Siqueira Campos

Siqueira Campos deve regularizar
pagamento de benefícios a servidores

Imprensa PMPR

A Segunda Câmara do Tribunal de Contas do Estado (TCE-PR) determinou que a Prefeitura de Siqueira Campos regularize, dentro de 30 dias, o pagamento de benefícios a servidores públicos desse município da Região do Norte Pioneiro do Paraná.
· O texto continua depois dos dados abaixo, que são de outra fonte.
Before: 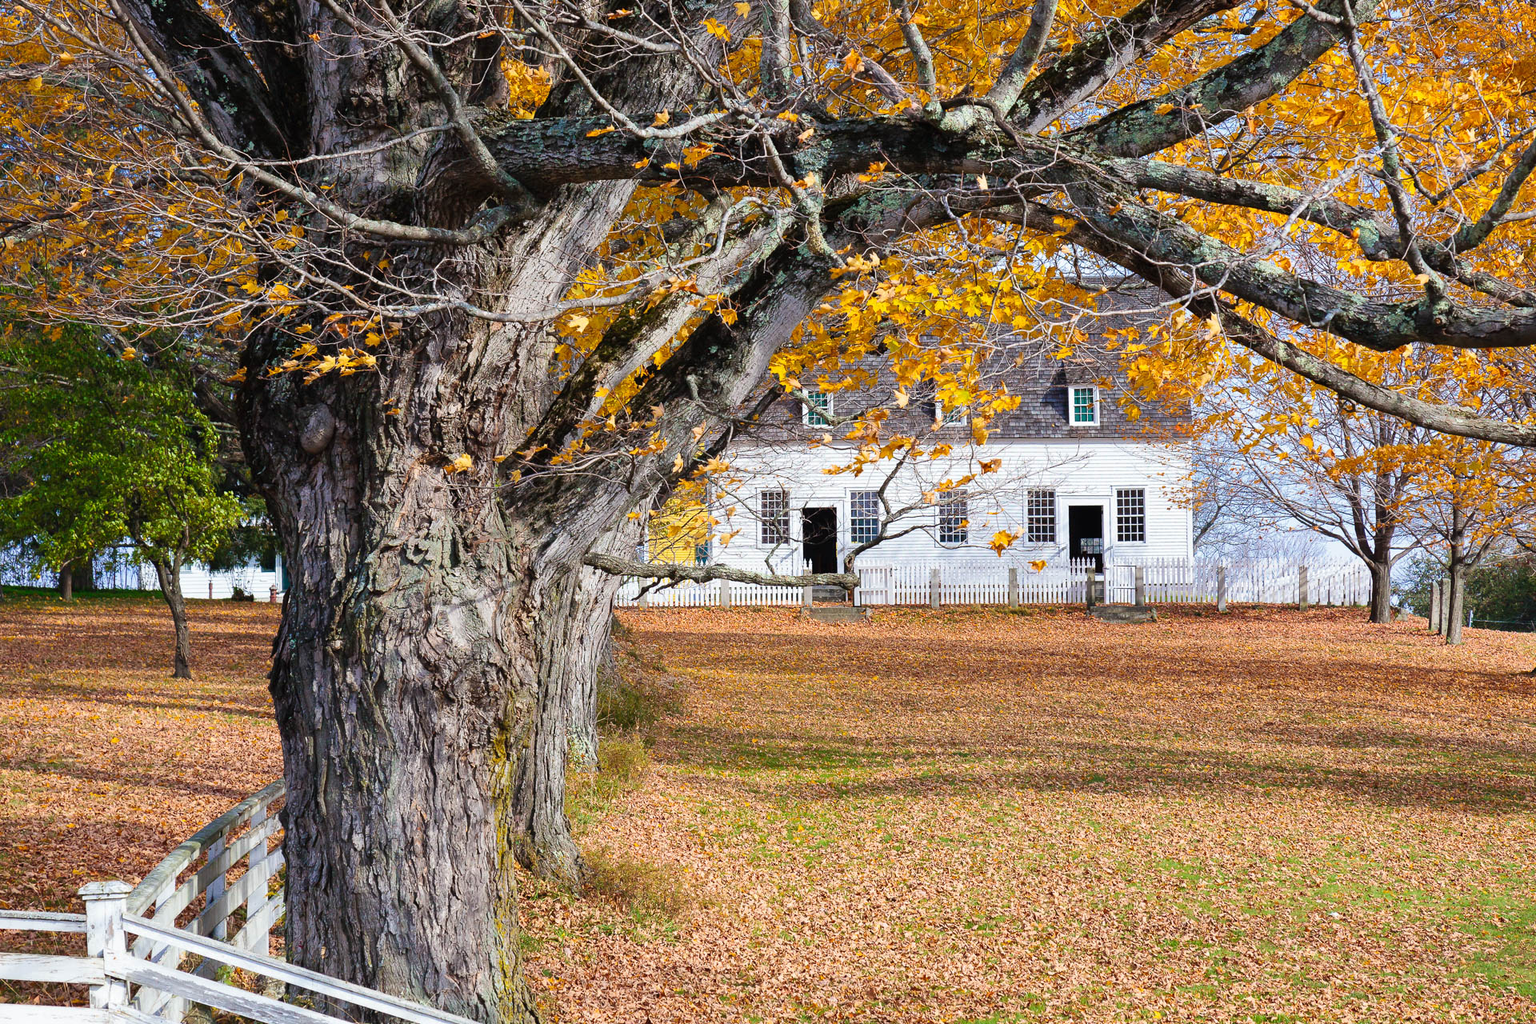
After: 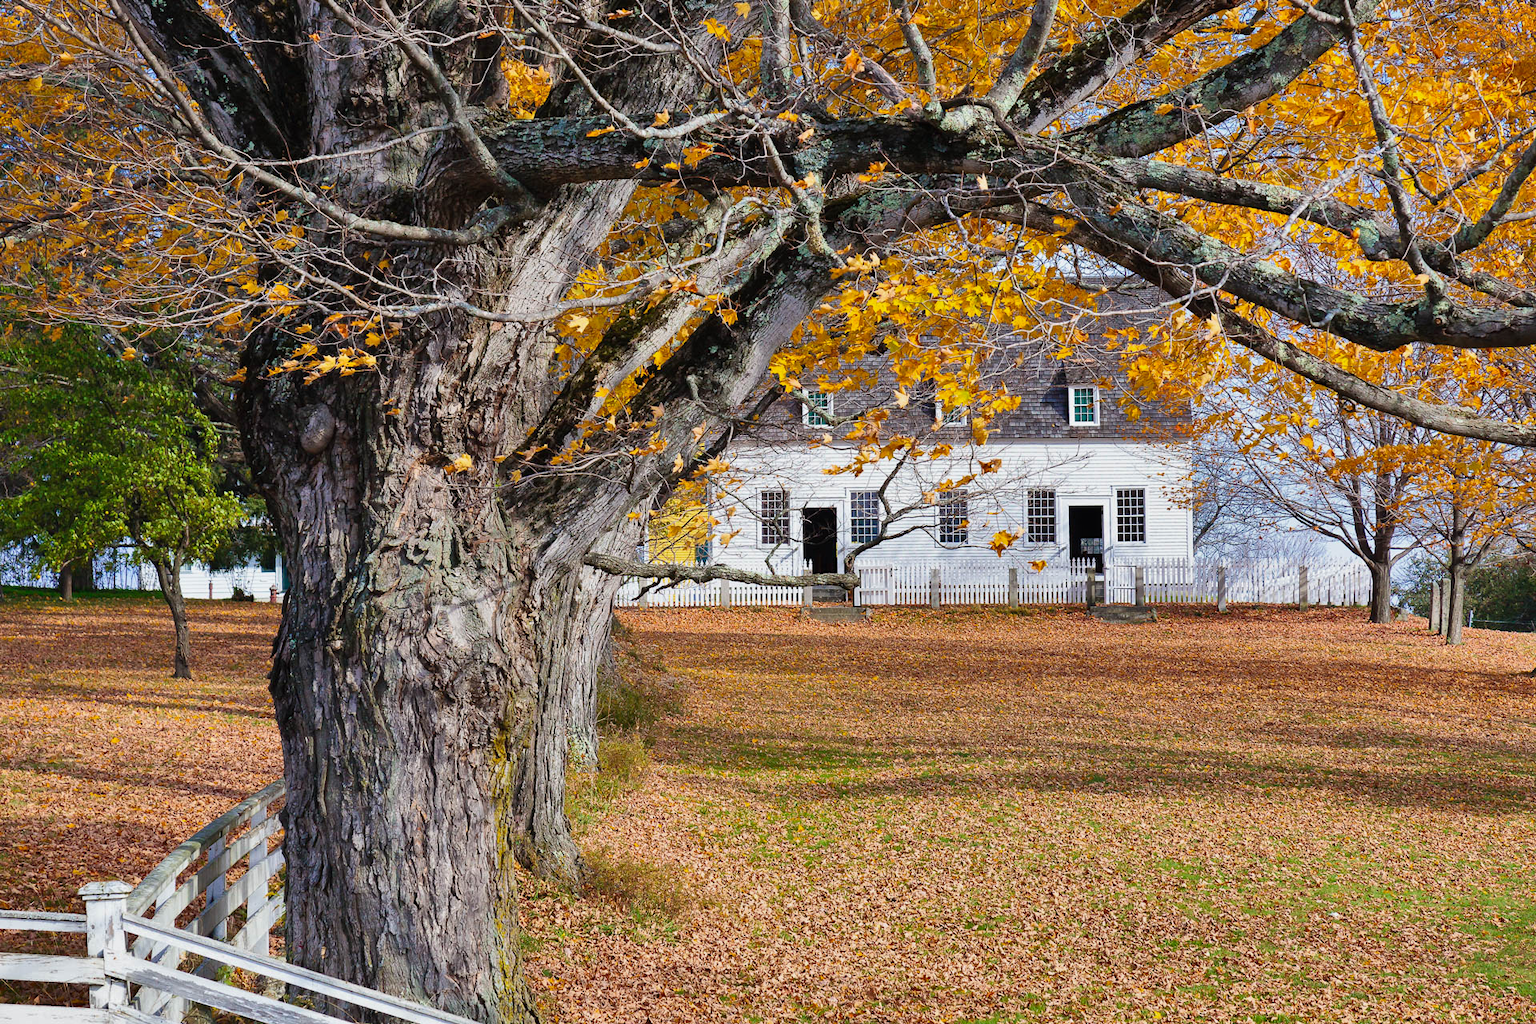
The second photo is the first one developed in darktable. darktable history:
shadows and highlights: white point adjustment -3.76, highlights -63.59, shadows color adjustment 99.17%, highlights color adjustment 0.355%, soften with gaussian
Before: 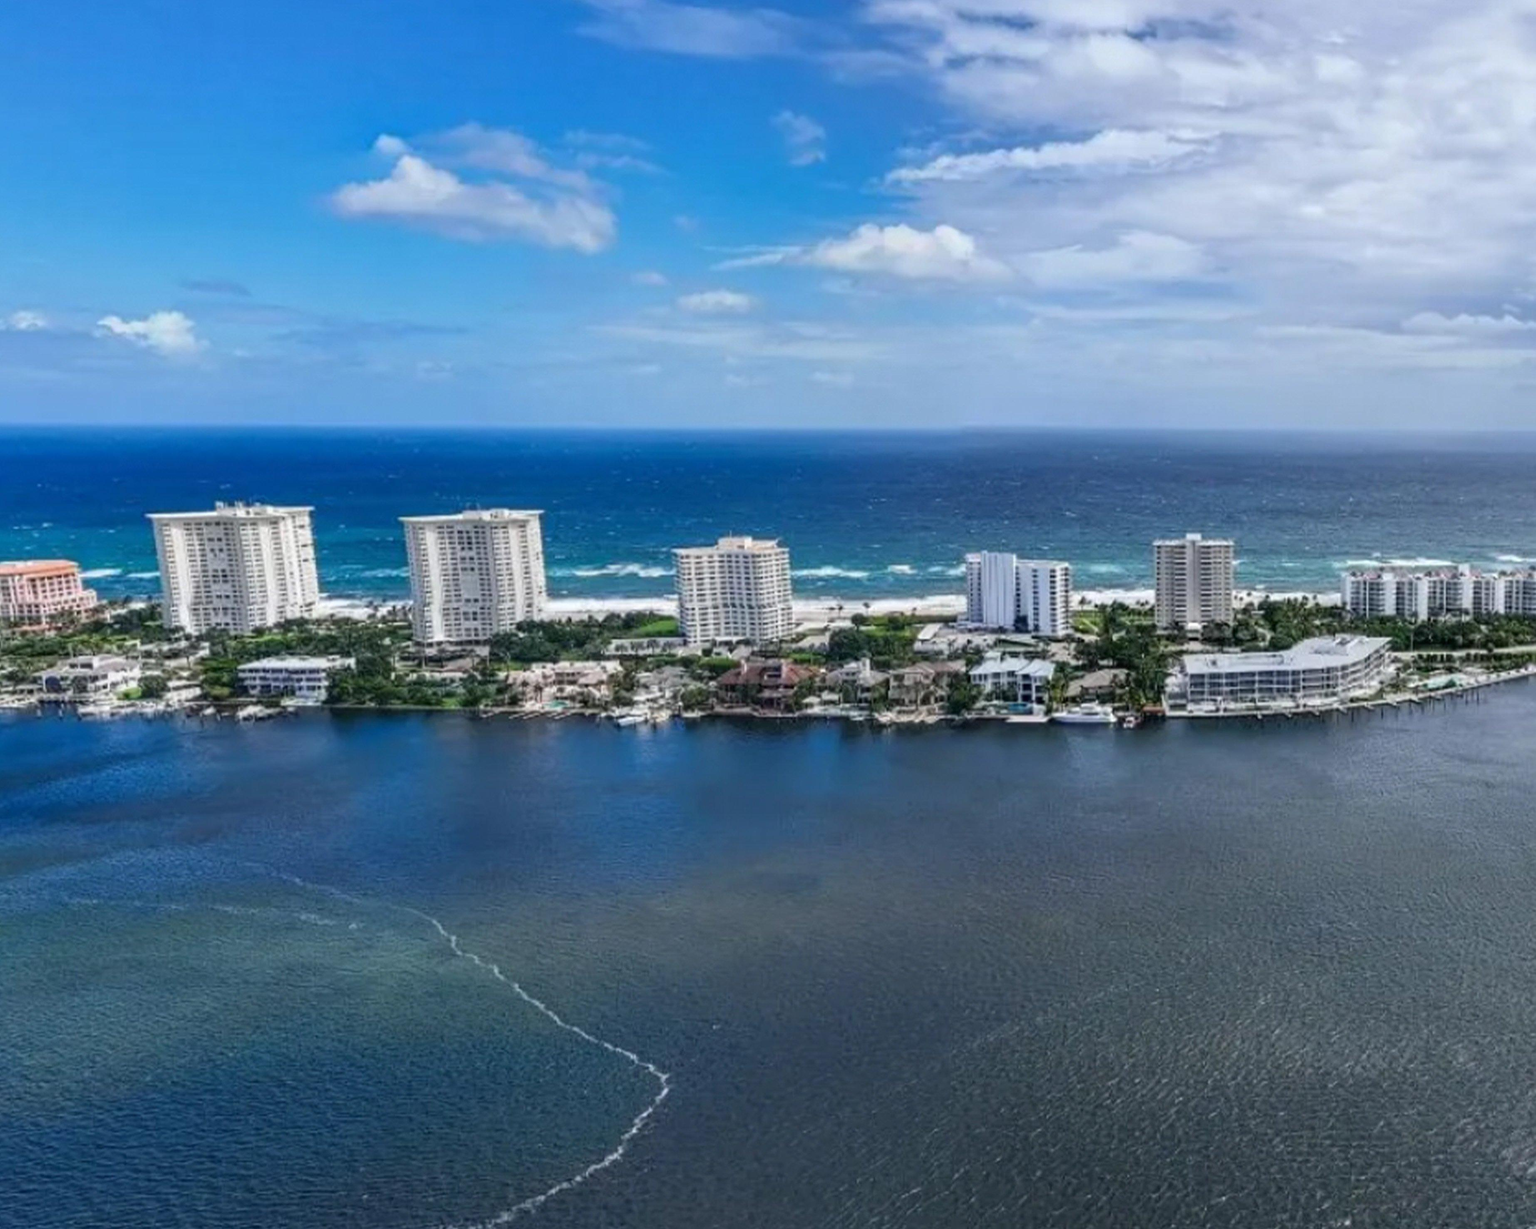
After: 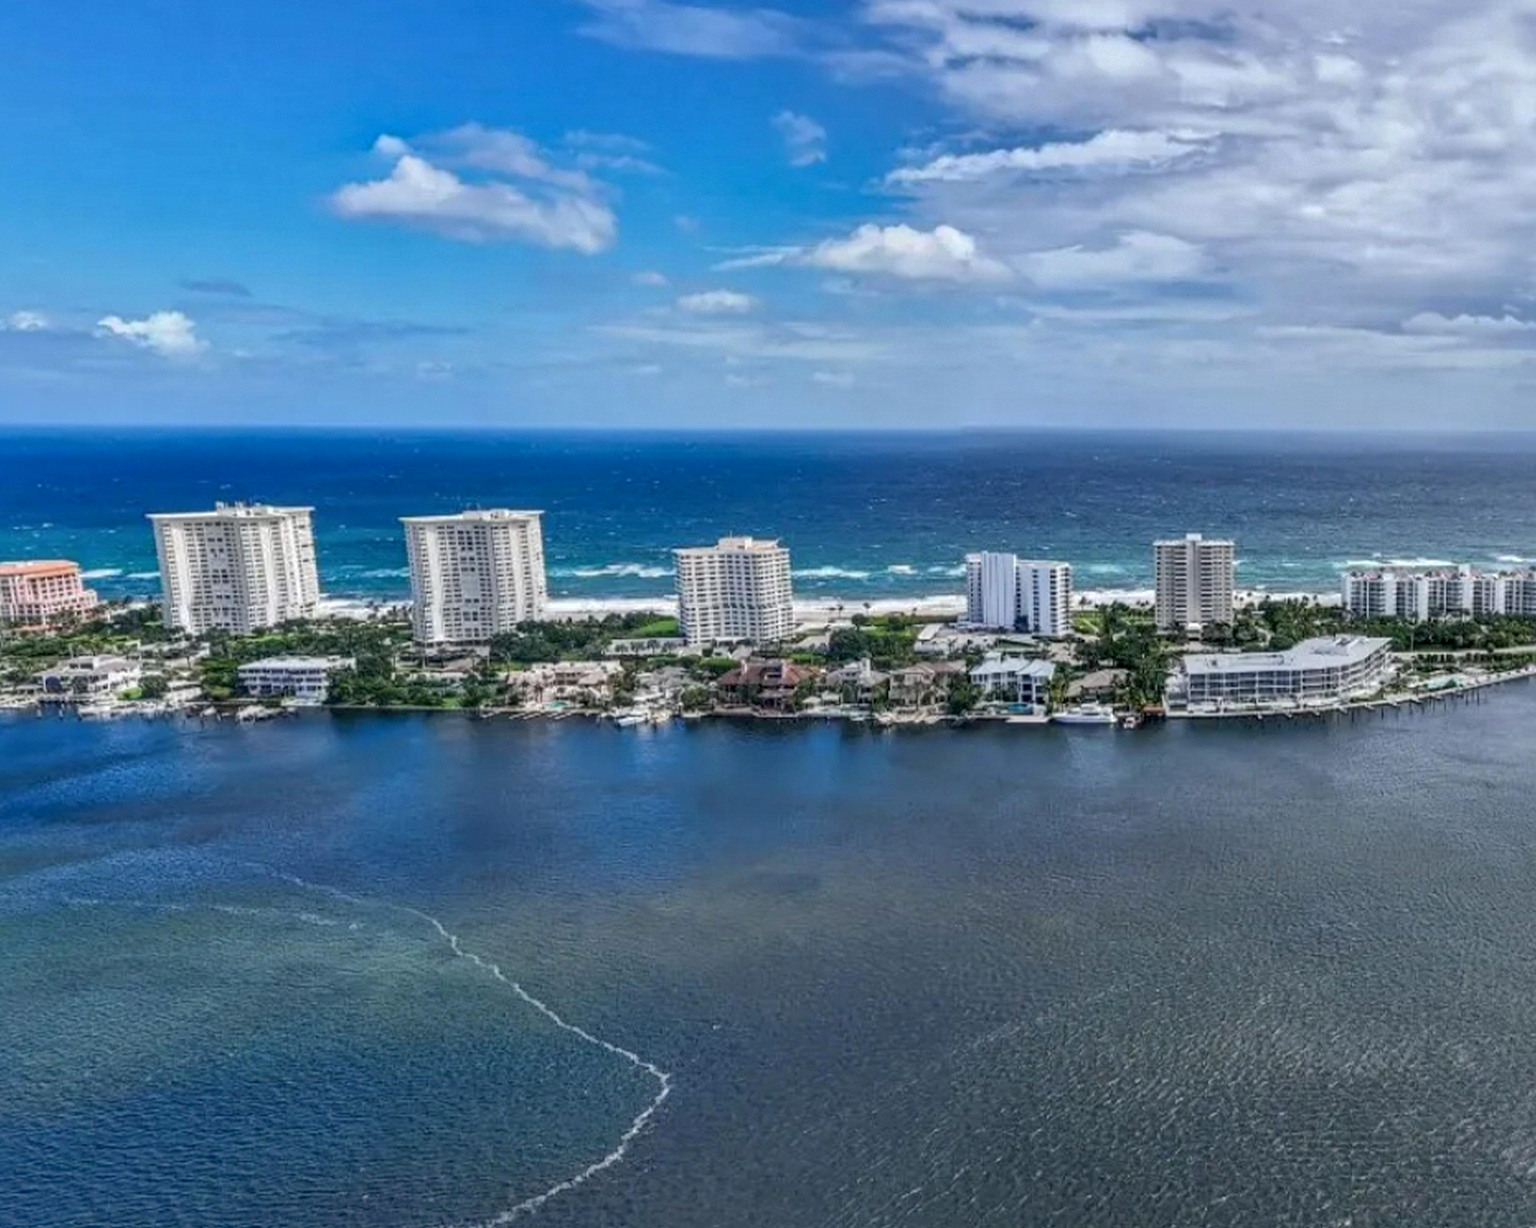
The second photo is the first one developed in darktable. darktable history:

Mais especificamente, o ente deve comprovar que cessou o pagamento de horas extras com adicionais de 70% e 100% sobre o vencimento básico dos funcionários e de adicional de insalubridade de 40% sobre o vencimento básico inicial das carreiras ou sobre o salário mínimo nacional, haja visto que tais concessões não estão previstas na legislação municipal.

De acordo com o relator do processo, conselheiro Fernando Guimarães, a Lei Municipal nº 1/1998, que instituiu o regime jurídico único dos servidores públicos do Município de Siqueira Campos, prevê somente o pagamento de adicional de insalubridade de 20% sobre o vencimento inicial das carreiras e o de horas extras com adicionais de 50% e 75% sobre o vencimento básico dos servidores.
Ele defendeu ainda a emissão de determinação à administração municipal para que atualize, no Sistema Integrado de Atos de Pessoal (Siap) do TCE-PR, a exclusão de cargos de chefia revogados pela Lei Municipal nº 1.439/2021. Esta medida também precisa ser implementada no prazo de 30 dias.

Decisão
A decisão da Segunda Câmara foi proferida em acolhimento a Tomada de Contas Extraordinária instaurada a partir de fiscalização feita junto ao município entre 2019 e 2020 pela Coordenadoria de Monitoramento e Execuções (CMEX) do órgão de controle.
A atividade visou o monitoramento da correção de irregularidades apontadas em auditoria sobre a folha de pagamentos promovida pela Corte junto à Prefeitura de Siqueira Campos como parte de seu Plano Anual de Fiscalização (PAF) de 2017.

Em virtude das impropriedades apontadas, seis agentes municipais receberam, ao todo, 11 multas, que totalizam R$ 56.069,20. As sanções estão previstas no artigo 87, inciso IV, da Lei Orgânica do TCE-PR (Lei Complementar Estadual nº 113/2005). Somadas, elas correspondem a 440 vezes o valor da Unidade Padrão Fiscal do Estado do Paraná (UPF-PR). O indexador, que tem atualização mensal, valia R$ 127,43 em outubro, quando o processo foi julgado.

Os demais membros do órgão colegiado do Tribunal de Contas acompanharam, de forma unânime, o voto do relator na sessão de plenário virtual nº 14/2022, concluída em 20 de outubro. No dia 17 de novembro, um dos interessados ingressou com Recurso de Revista contra a decisão contida no Acórdão nº 2678/22 – Segunda Câmara, publicado em 3 de novembro, na edição nº 2.865 do Diário Eletrônico do TCE-PR (DETC). Enquanto o recurso tramita, fica suspensa a execução das sanções impostas por meio da decisão contestada.